Exercise objective: Lay out the lines of every row below as a numbered list, leaving out any blank lines.

= = = = = = =

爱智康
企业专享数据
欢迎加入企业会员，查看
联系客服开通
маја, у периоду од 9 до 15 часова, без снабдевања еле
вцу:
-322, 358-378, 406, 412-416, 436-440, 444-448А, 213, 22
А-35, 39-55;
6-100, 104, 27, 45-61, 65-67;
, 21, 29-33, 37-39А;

= = = = = = =

Solved problem:
1. 爱智康
2. 企业专享数据
3. 欢迎加入企业会员，查看
4. 联系客服开通
5. маја, у периоду од 9 до 15 часова, без снабдевања еле
6. вцу:
7. -322, 358-378, 406, 412-416, 436-440, 444-448А, 213, 22
8. А-35, 39-55;
9. 6-100, 104, 27, 45-61, 65-67;
10. , 21, 29-33, 37-39А;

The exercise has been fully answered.